To my point of view, the routing is "random" thus kind of unpredictable. If scaling becomes more of an issue with my business, the last thing I want is to have random scaling issues that I can not do anything about because the load balancer is queuing requests randomly to my dynos.

I want my business to be predictable and if I'm not able to have it I'm going to pack my stuff and move somewhere else.

For now, I'm happy with you except for your damn customer service. They take way too long to answer our questions!

Cheers! :)

Absolutely right, I totally agree. Random scaling issues that you can't either see or control is exactly the opposite of what we want to be providing.

Can you email me (adam at heroku dot com) some links to your past support tickets? I'd like to investigate.

Thanks for running your app with us. Naturally, I expect you to move elsewhere if we can't provide you the service you need. That's the beauty of contract-free SaaS and writing your app with open standards: we have to do a good job serving you, or you'll leave. I wouldn't want it any other way.


Very clarifying, thanks.

Fire-fighting during the scaling phase is a problem that every fast-growing software-as-a-service business will probably have to face. I think Heroku makes it easier, perhaps way easier; but I hope our marketing materials etc have not implied a scaling panacea. Such a thing doesn't exist and is most likely impossible, in my view.
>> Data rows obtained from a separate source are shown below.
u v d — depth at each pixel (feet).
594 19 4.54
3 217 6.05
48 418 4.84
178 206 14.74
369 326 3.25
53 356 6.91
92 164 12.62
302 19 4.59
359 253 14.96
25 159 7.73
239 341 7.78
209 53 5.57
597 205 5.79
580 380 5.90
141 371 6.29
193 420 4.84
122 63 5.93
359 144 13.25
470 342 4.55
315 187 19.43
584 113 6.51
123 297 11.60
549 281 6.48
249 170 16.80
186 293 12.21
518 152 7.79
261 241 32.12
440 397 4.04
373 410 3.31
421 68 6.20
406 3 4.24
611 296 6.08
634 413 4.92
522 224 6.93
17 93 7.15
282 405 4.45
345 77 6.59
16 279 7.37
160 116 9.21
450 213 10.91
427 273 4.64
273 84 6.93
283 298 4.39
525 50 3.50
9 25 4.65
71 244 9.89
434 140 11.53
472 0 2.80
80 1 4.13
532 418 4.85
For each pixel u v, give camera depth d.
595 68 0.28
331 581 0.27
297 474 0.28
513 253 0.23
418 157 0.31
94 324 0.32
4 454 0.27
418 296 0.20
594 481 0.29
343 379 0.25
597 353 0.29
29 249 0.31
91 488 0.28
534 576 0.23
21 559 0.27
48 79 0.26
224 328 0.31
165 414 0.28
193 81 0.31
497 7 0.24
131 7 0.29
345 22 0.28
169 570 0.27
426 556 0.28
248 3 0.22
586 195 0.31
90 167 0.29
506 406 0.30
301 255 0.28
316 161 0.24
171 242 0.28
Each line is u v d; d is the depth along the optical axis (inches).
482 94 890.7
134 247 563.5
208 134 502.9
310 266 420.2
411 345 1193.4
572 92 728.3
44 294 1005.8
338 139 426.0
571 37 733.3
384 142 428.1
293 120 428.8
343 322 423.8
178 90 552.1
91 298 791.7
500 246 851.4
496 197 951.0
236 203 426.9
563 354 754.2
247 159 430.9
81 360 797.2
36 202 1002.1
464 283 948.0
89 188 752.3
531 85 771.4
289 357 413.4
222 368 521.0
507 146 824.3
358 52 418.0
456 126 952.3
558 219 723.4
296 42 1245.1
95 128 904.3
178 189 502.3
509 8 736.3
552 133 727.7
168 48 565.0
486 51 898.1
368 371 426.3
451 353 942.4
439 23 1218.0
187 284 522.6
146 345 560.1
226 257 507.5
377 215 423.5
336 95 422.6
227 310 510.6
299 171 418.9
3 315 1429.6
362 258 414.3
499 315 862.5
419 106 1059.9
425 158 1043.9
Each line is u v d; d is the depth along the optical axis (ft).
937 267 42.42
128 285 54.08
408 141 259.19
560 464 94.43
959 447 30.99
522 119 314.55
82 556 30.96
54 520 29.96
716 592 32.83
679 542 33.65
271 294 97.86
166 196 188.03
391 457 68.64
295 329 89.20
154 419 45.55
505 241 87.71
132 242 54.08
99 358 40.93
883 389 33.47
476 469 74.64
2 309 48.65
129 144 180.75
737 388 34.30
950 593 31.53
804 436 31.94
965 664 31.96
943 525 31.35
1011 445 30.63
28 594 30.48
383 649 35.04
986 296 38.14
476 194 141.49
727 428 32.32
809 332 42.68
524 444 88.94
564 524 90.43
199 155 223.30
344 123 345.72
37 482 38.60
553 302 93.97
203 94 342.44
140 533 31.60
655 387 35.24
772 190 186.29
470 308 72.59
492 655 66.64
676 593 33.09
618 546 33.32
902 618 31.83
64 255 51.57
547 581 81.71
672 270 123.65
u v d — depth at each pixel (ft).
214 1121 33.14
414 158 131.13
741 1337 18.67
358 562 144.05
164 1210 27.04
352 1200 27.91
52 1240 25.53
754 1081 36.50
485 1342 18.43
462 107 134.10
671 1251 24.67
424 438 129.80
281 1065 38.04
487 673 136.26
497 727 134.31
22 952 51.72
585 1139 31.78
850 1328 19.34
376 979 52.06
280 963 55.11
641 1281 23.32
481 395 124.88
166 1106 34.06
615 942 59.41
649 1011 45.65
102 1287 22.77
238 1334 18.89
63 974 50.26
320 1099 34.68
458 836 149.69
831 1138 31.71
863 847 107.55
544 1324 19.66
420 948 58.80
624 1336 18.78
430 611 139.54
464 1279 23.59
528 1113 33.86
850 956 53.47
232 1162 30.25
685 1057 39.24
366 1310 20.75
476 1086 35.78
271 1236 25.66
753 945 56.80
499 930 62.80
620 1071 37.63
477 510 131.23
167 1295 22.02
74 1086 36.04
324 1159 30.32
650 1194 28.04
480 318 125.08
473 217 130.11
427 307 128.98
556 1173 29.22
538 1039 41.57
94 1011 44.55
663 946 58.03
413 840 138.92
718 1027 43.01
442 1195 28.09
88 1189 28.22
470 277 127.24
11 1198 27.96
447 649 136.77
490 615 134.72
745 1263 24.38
My company has been building apps for startups for years, and I can confirm that Heroku is consistently perceived as a "I never have to worry about scaling" solution.

Very useful observation. I'd love to figure out how we can better communicate that while we aim to make scaling fast and easy, "you never have to worry about scaling" is much too absolute.

Your marketing materials clearly use phrases like "forget about servers", "easily scale to millions of users", "scale effortlessly" and so forth. You're making it very easy to misunderstand you.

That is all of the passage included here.